Prayer from the Heart

Thursday, April 17, 2025
Great and Holy Thursday
Commemoration of the Mystical Supper

Wash me with my tears and purify me with them, O Word. Forgive my sins and grant me pardon. Thou knowest the multitude of my evil-doings, Thou knowest also my wounds, And Thou seest my bruises. But also Thou knowest my faith, and Thou beholdest my willingness, and Thou hearest my sighs.

Nothing escapes Thee, my God, My Maker, my Redeemer: not even a tear-drop, nor part of a drop. Thine eyes know what I have not achieved, And in Thy book things not yet done are written by Thee. See my depression, see how great is my trouble, and all my sins take from me, O God of all, that with a clean heart, trembling mind and contrite spirit, I may partake of Thy pure and all-holy Mysteries by which all who eat and drink Thee with sincerity of heart are quickened and deified.

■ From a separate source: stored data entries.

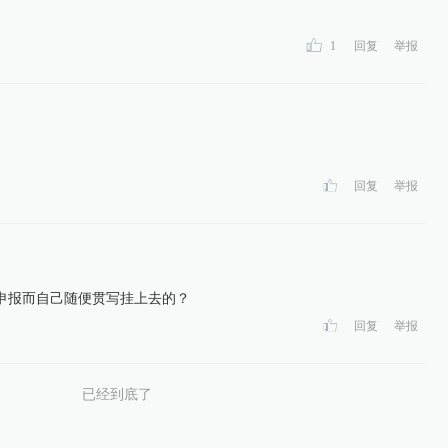
1
回复
举报
回复
举报
申报而自己随便贯写挂上去的？
回复
举报
已经到底了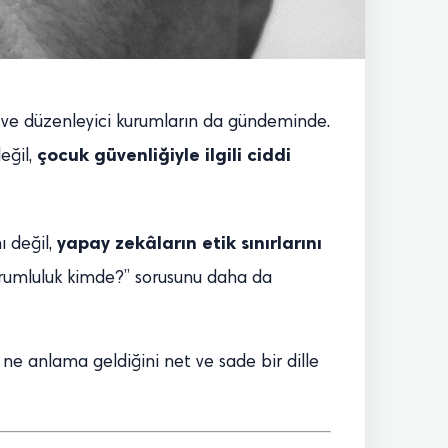
rın ve düzenleyici kurumların da gündeminde.
çocuk güvenliğiyle ilgili ciddi
eğil,
yapay zekâların etik sınırlarını
ı değil,
rumluluk kimde?” sorusunu daha da
ne anlama geldiğini net ve sade bir dille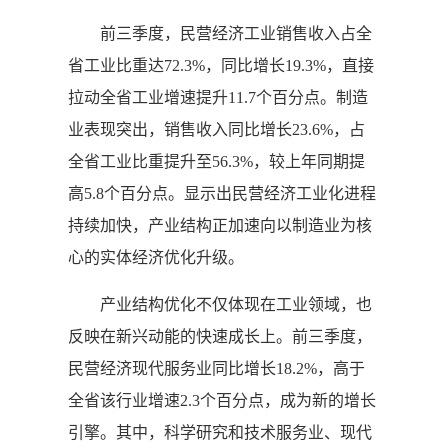
前三季度，民营经济工业销售收入占全
省工业比重达72.3%，同比增长19.3%，直接
拉动全省工业增速提升11.7个百分点。制造
业表现突出，销售收入同比增长23.6%，占
全省工业比重提升至56.3%，较上年同期提
高5.8个百分点。显示出民营经济工业化进程
持续加快，产业结构正加速向以制造业为核
心的实体经济优化升级。
产业结构优化不仅体现在工业领域，也
反映在新兴动能的快速成长上。前三季度，
民营经济现代服务业同比增长18.2%，高于
全省该行业增速2.3个百分点，成为新的增长
引擎。其中，科学研究和技术服务业、现代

— Prayer of St. Symeon the New Theologian
Prayers Before Holy Communion, Book of the Hours

I can remember the relief the first time I heard an Orthodox Christian priest pray publicly and spontaneously from the heart. I was raised to believe that this was always how Christians ought to pray, privately and publicly, and I was worried that all the deep, rich prayers I was beginning to learn in the Orthodox Church would preclude this personal pouring out of one’s heart to God. But as he combined his spontaneous prayer that day with some of the more familiar, common prayers from the Church’s holy tradition, I learned that one form of heart-felt prayer need not preclude or replace another.

In fact, as I grew in my knowledge of “said prayers” in general, both in the Orthodox Church and in some traditions less ancient but more native to the English language like the prayers in the Anglican Book of Common Prayer, I found that my own personal and corporate prayer life became greatly enriched. Far from merely going through unknown motions or making meaningless repetitions, phrases of these said prayers were beginning to slip into my spontaneous prayers and even teaching me what prayer is about.

C.S. Lewis writes about this process of learning how to pray by first pretending to pray words that we might not fully understand:

If you are interested enough to have read thus far you are probably interested enough to make a shot at saying your prayers: and, whatever else you say, you will probably say the Lord’s Prayer. Its very first words are Our Father. Do you now see what those words mean? They mean quite frankly, that you are putting yourself in the place of a son of God. To put it bluntly, you are dressing up as Christ. If you like, you are pretending. Because, of course, the moment you realize what the words mean, you realize that you are not a son of God. You are not a being like The Son of God, whose will and interests are at one with those of the Father: you are a bundle of self-centered fears, hopes, greed, jealousies, and self-conceit, all doomed to death. So that, in a way, this dressing up as Christ is a piece of outrageous cheek. But the odd thing is that He has ordered us to do it. Why? What is the good of pretending to be what you are not? Well, even on the human level, you know, there are two kinds of pretending. There is a bad kind, where the pretense is there instead of the real thing as when a man pretends he is going to help you instead of really helping you. But there is also a good kind, where the pretense leads up to the real thing.

Mere Christianity by C.S. Lewis

And this hope is precisely what the Orthodox faithful this week aim for, as we attend as many divine services as possible in order to watch and pray as the Lord of Glory accomplishes our salvation by His death, burial, and resurrection. You are cordially invited, if you do not have your own services to attend, to find an Orthodox Church near you and see and hear for yourself these great and life-giving mysteries. And if you hear prayers that you do not at first understand, take them in spirit that C.S. Lewis recommends: as little children playing at prayers too adult for them in the hope that you might mature and the words might work their way from your lips to your heart.

Blessed and Holy Feast of the Resurrection as we await the rising of the One from nothing is hidden: not even a tear drop or part of a drop!